Din  olgusu bütün toplumlarda rastlanacak kadar yaygın ve eski bir davranış örüntüsüdür. Dinin kendini tanımlayışı kadar dünyayı da inananlarıyla inanmayanlarıyla tanımlayıp tasarlaması söz konusudur. Sosyoloji belirli bir dinin kendini veya genel olarak dini tanımlayışıyla yetinemez. Bu o dinin iddiasını aynı düzeyden hareket ederek reddettiği anlamına gelmez. Aksine toplumların ortak bir davranış örüntüsü olarak binbir çeşitliliğe sahip olan din olgusunda ortak olanın ne olduğunu, o davranışı dinsel olarak nitelemeyi gerektirecek olanın ne olduğuna dair genel kuralları belirlemeye çalışır. Sosyolojik olarak dinin tanımının, dinlerin  din tnaımıyla kendini en temelde ayırt etmesi gerekir. Sosyolojik düşünme ile dinsel düşünme temelden birbirinden farklıdır. Bu farkı sosyoloji lehine bir farklılık olarak düşünmek gerekmez. Sosyolojiyi dinsel bir düşünce yapısına alternatif olarak o düşünceyi yanlışlayan bir tez olarak düşünmek de gerekmez.

Emile Durkheim sosyolojiyi bir disiplin haline getirmiş, özellikle din sosyolojisi alanında en önemli çalışmaları yapmış ve işlevselci yaklaşımları formüle etmiş Fransız sosyologdur.
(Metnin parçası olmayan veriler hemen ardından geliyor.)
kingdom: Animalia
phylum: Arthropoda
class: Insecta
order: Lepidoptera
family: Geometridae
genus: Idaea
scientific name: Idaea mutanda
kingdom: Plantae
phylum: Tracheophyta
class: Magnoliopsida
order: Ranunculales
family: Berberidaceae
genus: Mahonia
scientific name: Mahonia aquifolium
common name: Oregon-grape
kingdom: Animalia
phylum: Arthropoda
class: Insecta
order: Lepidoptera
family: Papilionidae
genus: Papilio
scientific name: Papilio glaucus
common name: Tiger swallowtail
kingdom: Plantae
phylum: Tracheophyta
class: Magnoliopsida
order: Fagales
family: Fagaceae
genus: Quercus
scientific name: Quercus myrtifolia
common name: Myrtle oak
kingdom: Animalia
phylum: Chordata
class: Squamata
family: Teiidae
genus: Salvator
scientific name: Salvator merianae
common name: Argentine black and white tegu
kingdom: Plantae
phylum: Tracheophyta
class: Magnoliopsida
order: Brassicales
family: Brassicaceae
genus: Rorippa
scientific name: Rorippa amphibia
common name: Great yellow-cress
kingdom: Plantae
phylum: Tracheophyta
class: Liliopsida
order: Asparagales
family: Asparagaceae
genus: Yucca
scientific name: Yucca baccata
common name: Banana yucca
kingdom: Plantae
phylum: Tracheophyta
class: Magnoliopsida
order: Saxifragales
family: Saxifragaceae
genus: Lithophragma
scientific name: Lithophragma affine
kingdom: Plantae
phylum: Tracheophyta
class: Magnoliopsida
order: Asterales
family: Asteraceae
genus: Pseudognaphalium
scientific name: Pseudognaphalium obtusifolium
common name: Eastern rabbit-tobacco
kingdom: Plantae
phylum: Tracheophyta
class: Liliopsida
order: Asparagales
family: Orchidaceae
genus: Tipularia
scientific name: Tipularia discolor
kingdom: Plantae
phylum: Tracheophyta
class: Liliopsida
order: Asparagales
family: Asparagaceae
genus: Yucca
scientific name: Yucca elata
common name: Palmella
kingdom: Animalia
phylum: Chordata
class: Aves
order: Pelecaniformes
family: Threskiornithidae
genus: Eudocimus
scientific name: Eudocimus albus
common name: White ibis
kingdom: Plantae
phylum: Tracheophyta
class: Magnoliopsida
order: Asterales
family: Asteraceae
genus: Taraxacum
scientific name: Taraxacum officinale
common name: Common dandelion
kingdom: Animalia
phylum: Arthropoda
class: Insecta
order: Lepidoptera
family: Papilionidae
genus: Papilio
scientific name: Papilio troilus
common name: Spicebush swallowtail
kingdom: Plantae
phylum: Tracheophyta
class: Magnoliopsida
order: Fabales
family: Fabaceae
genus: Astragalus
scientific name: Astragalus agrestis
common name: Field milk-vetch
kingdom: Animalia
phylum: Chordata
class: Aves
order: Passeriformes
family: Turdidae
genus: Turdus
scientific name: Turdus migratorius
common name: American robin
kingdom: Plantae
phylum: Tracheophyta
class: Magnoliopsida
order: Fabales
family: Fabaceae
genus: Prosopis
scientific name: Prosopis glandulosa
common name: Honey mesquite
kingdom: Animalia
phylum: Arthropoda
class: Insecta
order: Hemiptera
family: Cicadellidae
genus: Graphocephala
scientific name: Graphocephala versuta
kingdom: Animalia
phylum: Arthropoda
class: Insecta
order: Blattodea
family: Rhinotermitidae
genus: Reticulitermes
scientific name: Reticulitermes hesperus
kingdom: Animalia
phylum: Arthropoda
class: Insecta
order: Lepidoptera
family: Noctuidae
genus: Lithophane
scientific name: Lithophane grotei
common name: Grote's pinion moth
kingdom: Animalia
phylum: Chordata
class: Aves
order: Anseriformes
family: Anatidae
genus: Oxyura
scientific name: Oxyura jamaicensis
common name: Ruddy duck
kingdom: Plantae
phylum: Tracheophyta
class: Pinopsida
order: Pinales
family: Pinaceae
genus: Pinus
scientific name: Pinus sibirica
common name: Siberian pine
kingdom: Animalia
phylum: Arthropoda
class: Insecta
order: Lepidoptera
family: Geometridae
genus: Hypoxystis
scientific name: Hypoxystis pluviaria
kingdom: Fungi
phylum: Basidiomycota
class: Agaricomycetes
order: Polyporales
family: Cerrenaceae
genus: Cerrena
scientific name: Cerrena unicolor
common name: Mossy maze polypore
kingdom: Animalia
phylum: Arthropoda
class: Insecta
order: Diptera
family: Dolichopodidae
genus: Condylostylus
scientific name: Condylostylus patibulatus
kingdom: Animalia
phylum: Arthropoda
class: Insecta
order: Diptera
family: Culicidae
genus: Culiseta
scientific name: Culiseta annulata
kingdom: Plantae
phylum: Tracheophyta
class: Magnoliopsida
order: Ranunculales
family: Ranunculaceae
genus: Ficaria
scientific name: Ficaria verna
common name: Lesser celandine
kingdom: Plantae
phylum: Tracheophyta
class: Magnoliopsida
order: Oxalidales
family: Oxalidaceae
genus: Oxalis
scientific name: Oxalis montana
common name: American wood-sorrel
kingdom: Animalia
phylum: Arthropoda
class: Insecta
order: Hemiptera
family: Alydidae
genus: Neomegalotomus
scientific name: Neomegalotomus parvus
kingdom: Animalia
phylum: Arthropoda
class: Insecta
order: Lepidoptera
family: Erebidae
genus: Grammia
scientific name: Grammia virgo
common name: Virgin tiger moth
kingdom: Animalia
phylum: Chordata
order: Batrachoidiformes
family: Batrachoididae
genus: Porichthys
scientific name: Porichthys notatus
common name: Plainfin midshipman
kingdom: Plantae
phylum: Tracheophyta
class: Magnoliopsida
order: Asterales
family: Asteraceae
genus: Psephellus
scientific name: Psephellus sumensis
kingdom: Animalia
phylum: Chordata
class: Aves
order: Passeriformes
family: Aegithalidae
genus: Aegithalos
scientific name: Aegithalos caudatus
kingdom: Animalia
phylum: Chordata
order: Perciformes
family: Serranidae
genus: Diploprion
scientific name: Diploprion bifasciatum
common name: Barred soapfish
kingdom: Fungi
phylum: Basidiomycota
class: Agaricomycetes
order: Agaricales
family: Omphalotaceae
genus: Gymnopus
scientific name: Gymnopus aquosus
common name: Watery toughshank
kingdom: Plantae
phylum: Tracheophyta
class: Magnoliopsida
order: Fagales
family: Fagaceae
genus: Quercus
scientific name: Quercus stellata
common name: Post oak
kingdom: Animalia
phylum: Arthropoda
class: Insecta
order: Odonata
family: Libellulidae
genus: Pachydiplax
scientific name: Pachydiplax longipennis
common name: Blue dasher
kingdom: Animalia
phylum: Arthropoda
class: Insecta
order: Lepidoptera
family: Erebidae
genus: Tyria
Cemaat  veya Tek Bir Ahlaki Toplulukta Birleştiren İnançlar Bütünlüğü 
  • Dinlerin en önemli işlevlerinden birisi mensuplarını ortak bir inanç etrafında birleştirmeleridir.
  • Din paylaşılan bir anlam sistemi oluşturduğu için insanların dünyayı, toplumu, tanrıyı ve kendilerini nasıl algılayacaklarına dair ortak bir anlayış ve algı sistemi oluşturur.
  • Sosyolojik tezahürleri açısından  en önemli boyutu belki de cemaat boyutudur. Çünkü dinin doğrudan etkisi, yol açtığı bu grup bilinci, dayanışma örüntüleri ve bunun üzerinden girilen ittifak veya çatışmalardır.
  • Toplumsal düzeyde dinin devrede olduğu hadiselerin başında cemaat boyutu gelmektedir. Dinin sosyolojik görünürlüğüde yine bu cemaat boyutunda olmaktadır.
Din ve Toplum İlişkisi
Thomes Hobbes tarafından söylenen "insan insanın kurdudur" ifadesinin arka planında insan toplumları hakkındaki şu gözlem vardır ; İnsanların bir toplum halinde  yaşadıkları bütün durumlarda ölesiye ve öldüresiye rekabet içinde bulundukları vurgulanmıştır. Bu vurgular dolayısıyla insanların toplum halinde yaşamaya başlamaları bir tür muamma olarak görülmüştür. İnsan doğası üzerinde tartışan Rousseau, Locke ve Montesquieu gibi aydınlanma filozoflarının asıl amaçları  insanın nasıl olupta  toplum halinde yaşamaya başladığını anlamaktı. İnsanın doğasında nasıl bir varlık olduğu hususunda birbirleriyle ihtilafa düştülersede hepsi insanın doğa durumu hakkında çaresiz bir düşünce içindeydiler.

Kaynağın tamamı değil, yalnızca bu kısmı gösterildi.